The Kyiv Commercial Court has ordered Milikon UA LLC to pay a fine of UAH 97.4 million for supplying substandard body armour to the military.
The case concerns a contract at the centre of a high-profile scandal. According to the investigation, businessman Tymur Mindich asked then-Defence Minister Rustem Umerov to accept the body armour, and Defence Procurement Agency (DPA) Director Arsen Zhumadilov later confirmed that he had known of Mindich’s connection to the procurement since as early as March 2025.
The case was heard in a closed court session at the request of the Defence Procurement Agency.

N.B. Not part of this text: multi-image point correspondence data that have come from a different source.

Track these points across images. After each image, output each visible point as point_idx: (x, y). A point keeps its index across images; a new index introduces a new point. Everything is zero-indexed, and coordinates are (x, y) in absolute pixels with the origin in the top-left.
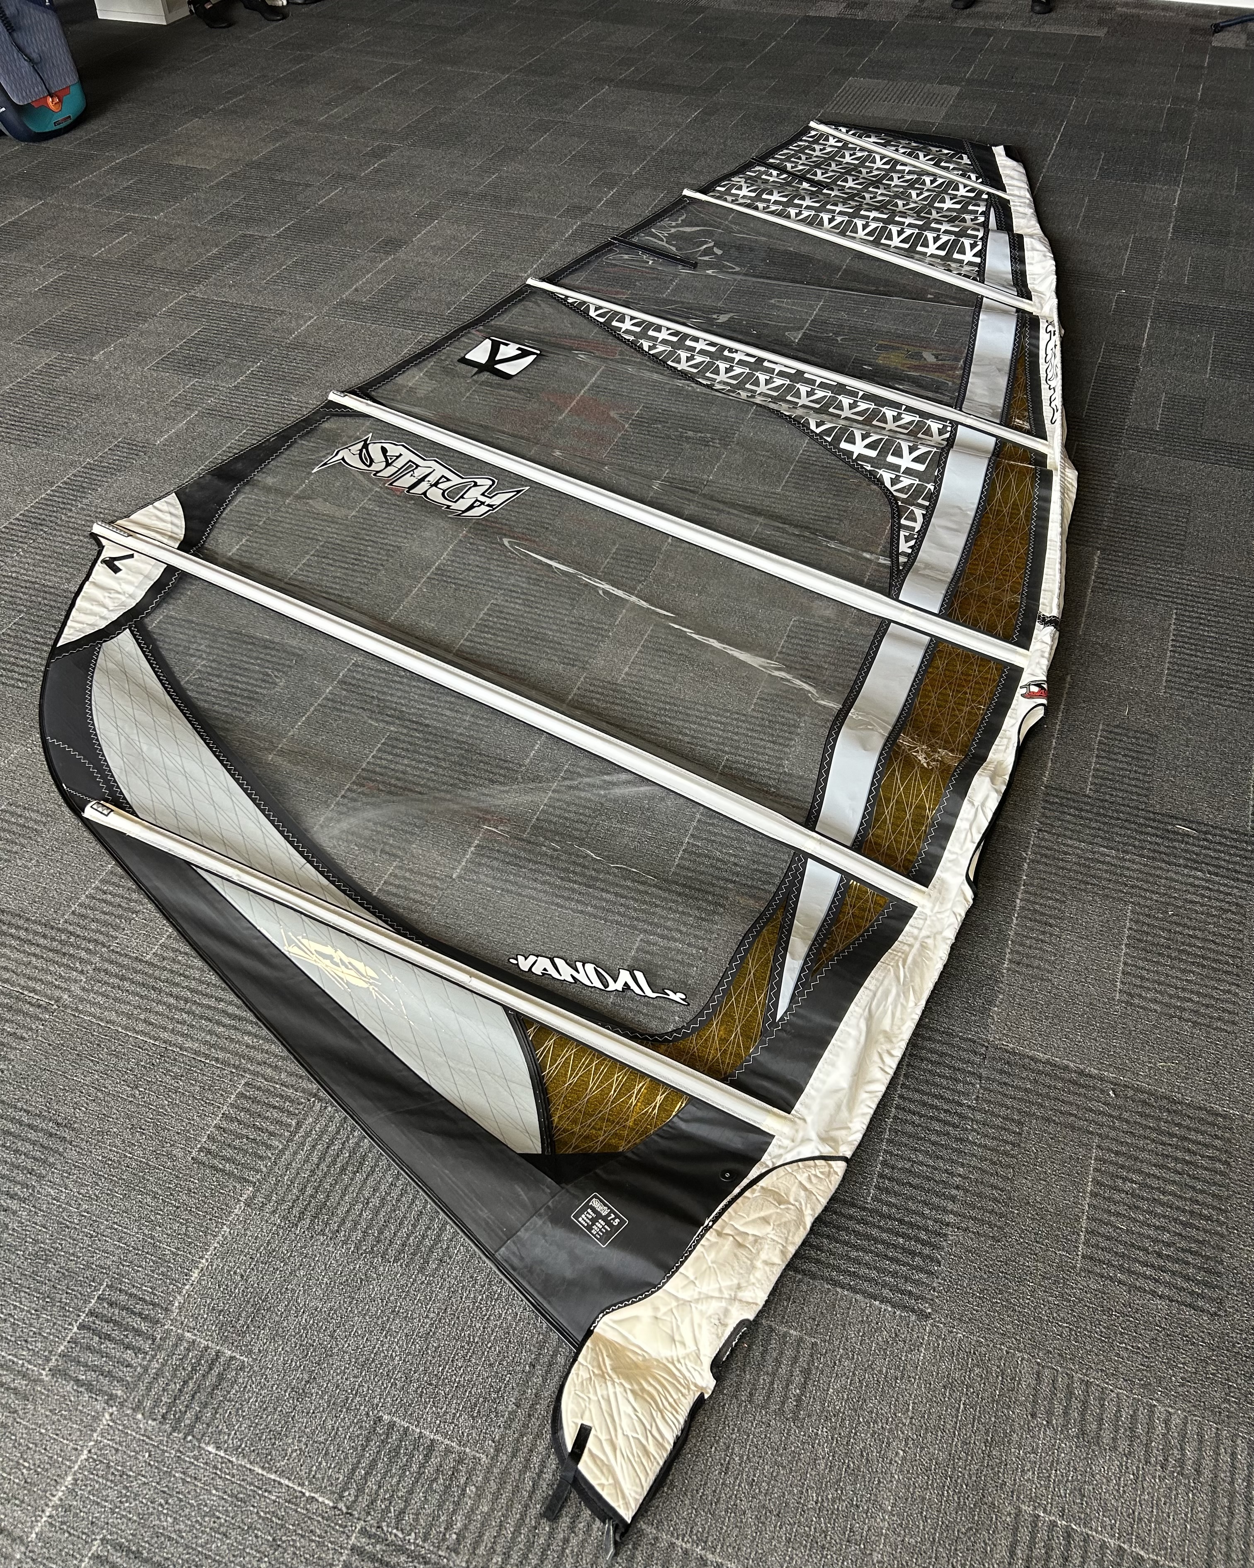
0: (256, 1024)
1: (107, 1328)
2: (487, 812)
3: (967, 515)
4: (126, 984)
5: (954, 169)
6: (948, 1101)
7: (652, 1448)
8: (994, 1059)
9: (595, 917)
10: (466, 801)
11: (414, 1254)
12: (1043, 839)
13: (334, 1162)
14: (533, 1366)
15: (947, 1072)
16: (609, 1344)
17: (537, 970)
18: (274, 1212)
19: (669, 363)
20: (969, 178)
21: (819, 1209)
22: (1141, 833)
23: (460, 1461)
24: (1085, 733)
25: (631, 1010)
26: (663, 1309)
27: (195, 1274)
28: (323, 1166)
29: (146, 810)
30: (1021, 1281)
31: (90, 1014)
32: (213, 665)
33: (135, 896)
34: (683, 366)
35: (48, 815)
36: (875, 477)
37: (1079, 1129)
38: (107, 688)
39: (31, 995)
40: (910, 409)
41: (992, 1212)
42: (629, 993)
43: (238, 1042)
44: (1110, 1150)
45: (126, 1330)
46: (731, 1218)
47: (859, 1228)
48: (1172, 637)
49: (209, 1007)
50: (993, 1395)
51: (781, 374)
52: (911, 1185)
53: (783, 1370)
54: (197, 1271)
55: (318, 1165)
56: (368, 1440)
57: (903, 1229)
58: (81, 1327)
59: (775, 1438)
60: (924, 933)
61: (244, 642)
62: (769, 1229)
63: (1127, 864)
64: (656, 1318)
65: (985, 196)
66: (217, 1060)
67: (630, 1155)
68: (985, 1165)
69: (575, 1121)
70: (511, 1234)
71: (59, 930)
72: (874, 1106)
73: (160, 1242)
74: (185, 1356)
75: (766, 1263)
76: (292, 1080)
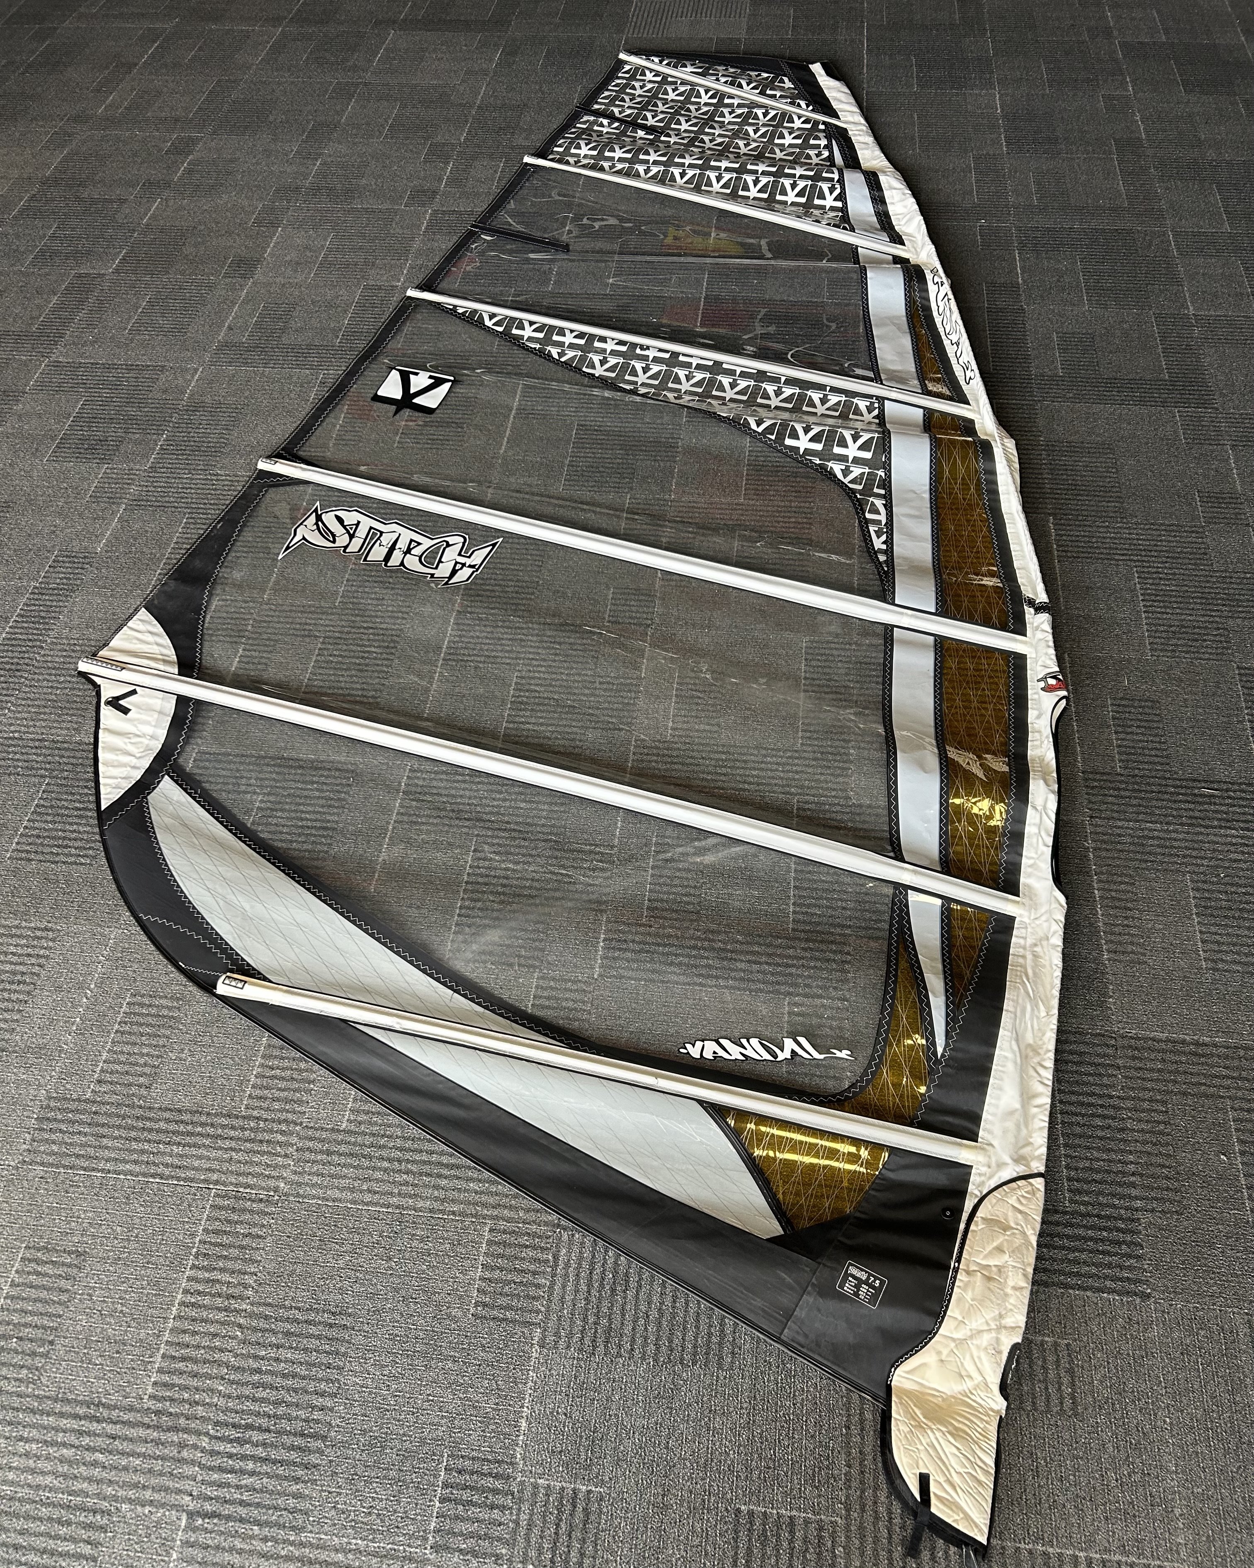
0: (475, 1169)
1: (466, 1495)
2: (599, 902)
3: (923, 498)
4: (335, 1158)
5: (781, 96)
6: (1100, 1096)
7: (982, 1477)
8: (1124, 1047)
9: (739, 989)
10: (577, 896)
11: (707, 1354)
12: (1096, 826)
13: (602, 1285)
14: (848, 1428)
15: (1091, 1069)
16: (908, 1393)
17: (708, 1055)
18: (568, 1347)
19: (584, 369)
20: (799, 105)
21: (1038, 1227)
22: (1175, 801)
23: (821, 1529)
24: (1098, 711)
25: (806, 1074)
26: (945, 1352)
27: (524, 1424)
28: (594, 1292)
29: (275, 972)
30: (1212, 1246)
31: (314, 1197)
32: (272, 798)
33: (303, 1065)
34: (599, 371)
35: (178, 999)
36: (826, 471)
37: (1212, 1096)
38: (178, 848)
39: (248, 1190)
40: (834, 390)
41: (1168, 1189)
42: (798, 1058)
43: (466, 1190)
44: (1242, 1109)
45: (483, 1492)
46: (970, 1254)
47: (1068, 1231)
48: (1141, 598)
49: (424, 1163)
50: (1220, 1350)
51: (699, 367)
52: (1096, 1182)
53: (1052, 1375)
54: (523, 1421)
55: (589, 1292)
56: (737, 1532)
57: (1104, 1223)
58: (442, 1500)
59: (1066, 1435)
60: (1029, 942)
61: (291, 767)
62: (1006, 1257)
63: (1174, 835)
64: (942, 1361)
65: (822, 127)
66: (454, 1213)
67: (858, 1215)
68: (1148, 1148)
69: (798, 1194)
70: (789, 1315)
71: (244, 1117)
72: (1047, 1119)
73: (478, 1402)
74: (547, 1502)
75: (1014, 1288)
76: (532, 1216)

The State Logistics Operator (DOT) signed a contract with Milikon UA in February 2025 for the supply of 10,000 modular body armour sets, worth UAH 217.5 million. The company acted as a distributor for the Israeli firm Masada Armour Soy Ltd and was due to deliver the goods by 20 August.
Although the company delivered the goods on time, acceptance inspection found that the body armour did not meet requirements: the vests were fitted with Chinese-made armour plates, were penetrable, and had poor-quality stitching. The goods were consequently rejected.
During its monitoring of the procurement, the State Audit Service also identified violations in the documents intended to confirm that the body armour met the Ministry of Defence’s technical requirements, and demanded that the contract be terminated.
During the tender itself, the company Temp-3000 had challenged Milikon UA’s selection as the winning bidder. It noted that the company had failed to submit the required document from the Central Directorate for the Development of Matériel Support of the Armed Forces of Ukraine in its own name, submitting instead a document issued to a different company — Fortetsya Zakhystu — without demonstrating any confirmed link between the two firms.
Temp-3000 further argued that Milikon UA had not confirmed experience specifically in supplying modular body armour, and called for its tender bid to be rejected. DOT did not uphold the complaint, however, and signed the contract with the company on 27 February 2025.
In August 2025, the agency nonetheless terminated the contract with Milikon UA over the supplier’s failure to fulfil its obligations. The court has now ordered the company to pay UAH 97.4 million in penalties.
What is known about Milikon UA
The company was registered in August 2022. Its first involvement in public procurement was precisely through the DOT tender for body armour. At the time the contract was signed, 49% of the company was owned by Fortetsya Zakhystu LLC, with the remaining 51% held by that company’s own owner, Dmytro Stetsenko. In effect, both companies were controlled by the same individual.
Milikon UA acted as distributor for the Israeli manufacturer Masada Armor Ltd. The company signed its agreement with the manufacturer just three days before the tender was announced.
How Milikon UA replaced Fortetsya Zakhystu
Before Milikon UA LLC appeared, a related company — Fortetsya Zakhystu LLC, registered in 2020 — had featured in DOT’s tenders.
In December 2024, it took part in a DOT tender for almost 75,000 sets of body armour, offering the lowest price in every lot as distributor for the same Masada Armour Soy Ltd.
Rather than rejecting its bid, DOT cancelled the procurement altogether, explaining that the licensing requirement had not been sufficiently clearly worded.
By February 2025, Milikon UA — with the same owners and the same Israeli supplier — was taking part in a new tender.
By that point, the tender conditions had changed. Whereas the earlier documentation had required a licence to manufacture personal protective equipment, distributors of foreign manufacturers were now only required to submit an authorisation document from the manufacturer itself, or a letter explaining why no such document existed.
It was precisely this change that opened the door for a foreign manufacturer’s distributor to take part in the procurement.